→ **SUPPLIED DATA**
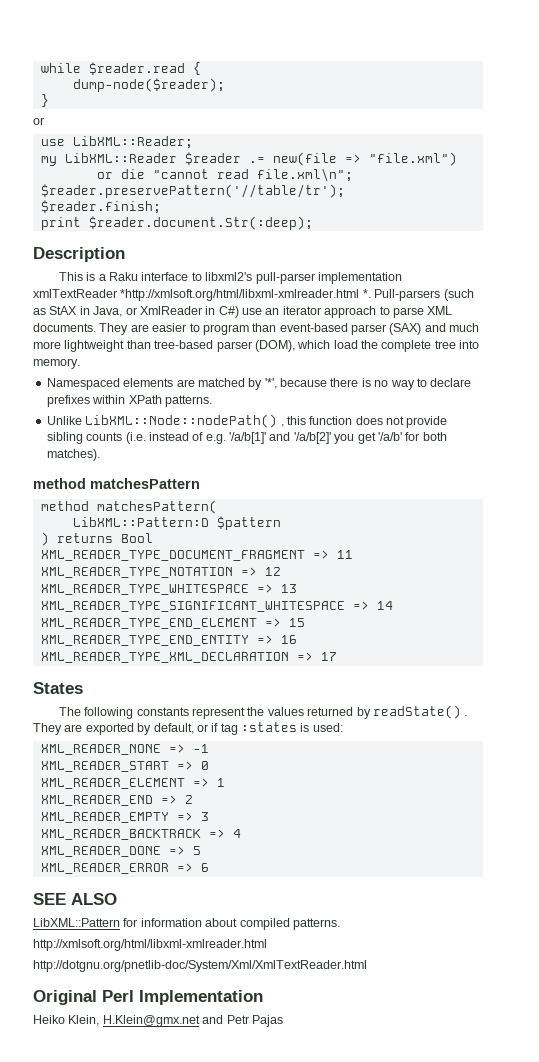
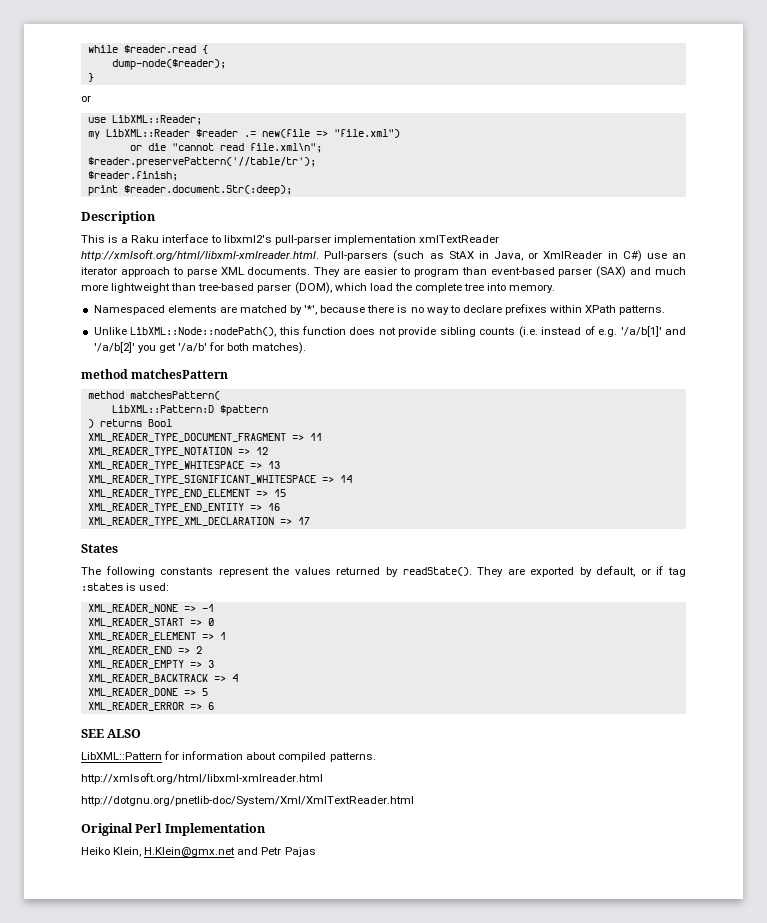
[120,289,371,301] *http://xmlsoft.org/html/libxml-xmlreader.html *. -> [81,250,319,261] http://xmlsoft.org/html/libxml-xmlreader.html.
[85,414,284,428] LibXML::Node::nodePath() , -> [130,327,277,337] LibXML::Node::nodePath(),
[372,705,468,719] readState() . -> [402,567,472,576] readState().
==
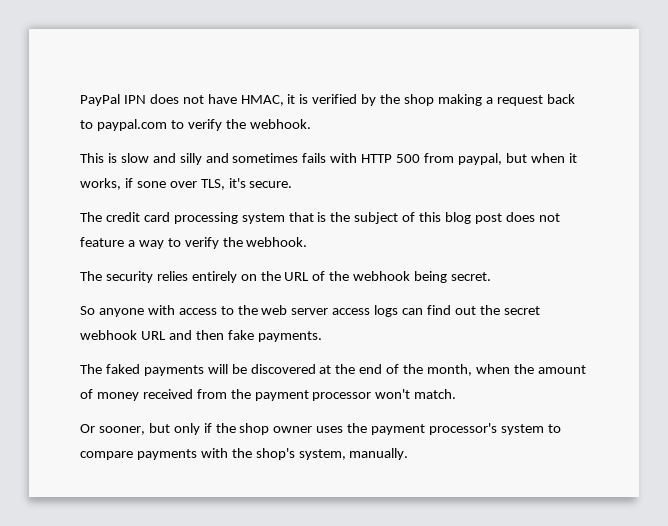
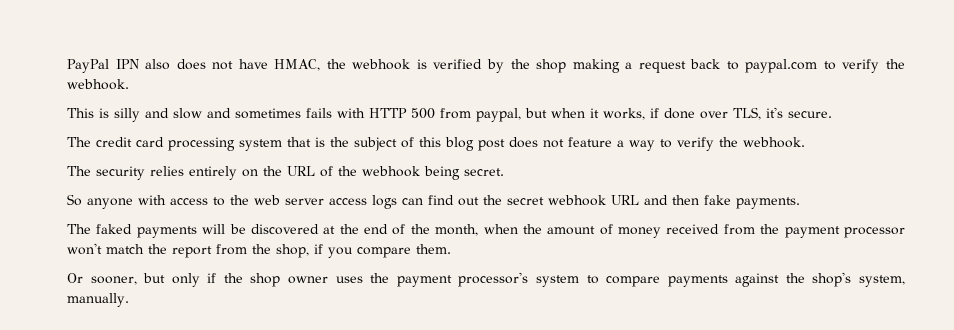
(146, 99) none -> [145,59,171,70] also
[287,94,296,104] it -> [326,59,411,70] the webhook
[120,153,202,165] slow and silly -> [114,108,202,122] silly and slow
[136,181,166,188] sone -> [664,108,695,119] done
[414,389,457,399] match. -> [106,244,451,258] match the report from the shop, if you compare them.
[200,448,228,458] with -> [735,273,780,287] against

→ **THE TASK**
Above this instruction are the records; retype exactly the lines from the one containing "(146, 99) none -> [145,59,171,70] also" up to and including the one containing "[200,448,228,458] with ->".

→ **EXERCISE RESPONSE**
(146, 99) none -> [145,59,171,70] also
[287,94,296,104] it -> [326,59,411,70] the webhook
[120,153,202,165] slow and silly -> [114,108,202,122] silly and slow
[136,181,166,188] sone -> [664,108,695,119] done
[414,389,457,399] match. -> [106,244,451,258] match the report from the shop, if you compare them.
[200,448,228,458] with -> [735,273,780,287] against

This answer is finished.